With the first wave of Google Glass out in the hands of Google I/O attendees and other early adopters, there’s been a lot of debate about the role of Glass in the future.
In the last few years, there’s been a big surge in wearable computing in the health and fitness field. And another one in smartphone apps that leverage the phone’s accelerometer, GPS, and gyroscope to bring the physical world closer to the online world.
Even casual joggers don’t think twice today about using a heart rate monitor when they’re exercising today. Fitness enthusiasts are tracking themselves 24 hours a day, sharing the data with their friends, and debating whether the Jawbone Up or the Fitbit Flex is the better monitoring tool. Using a smartphone app to get realtime turn-by-turn directions is table stakes. So why does Glass cause angst?
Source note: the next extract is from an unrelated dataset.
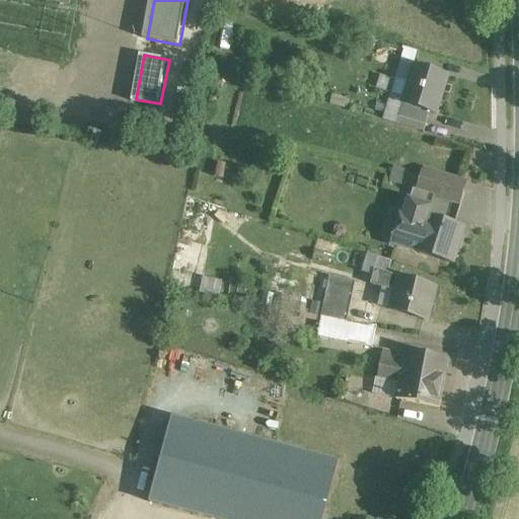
[(429,110),(435,113),(446,76),(412,67),(401,103),(429,110)]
My colleague Christian Cantrell thinks the problem is the built-in camera, calling it “one of Glass’s biggest barriers to adoption” and I think he’s got a point.
By putting a camera right up by your face where everyone can see it, you’re raising awareness of the pervasiveness of cameras and video in ways that other forms of technology don’t. It’s not that Glass is all that much more invasive, it just feels that way.
It seems to me that a lot of the debate about the camera misses the point. Google Glass in its current form is quite likely not the shape of computing to come. The important thing about Glass is what it represents as a milepost along the path to the mainstreaming of wearable computing.
I’m eager to try out Glass at some point. But even more, I’m eagerly looking forward to what wearable computing will look like a few years from now – because I’m pretty sure it will owe a lot to Glass, even if it looks completely different.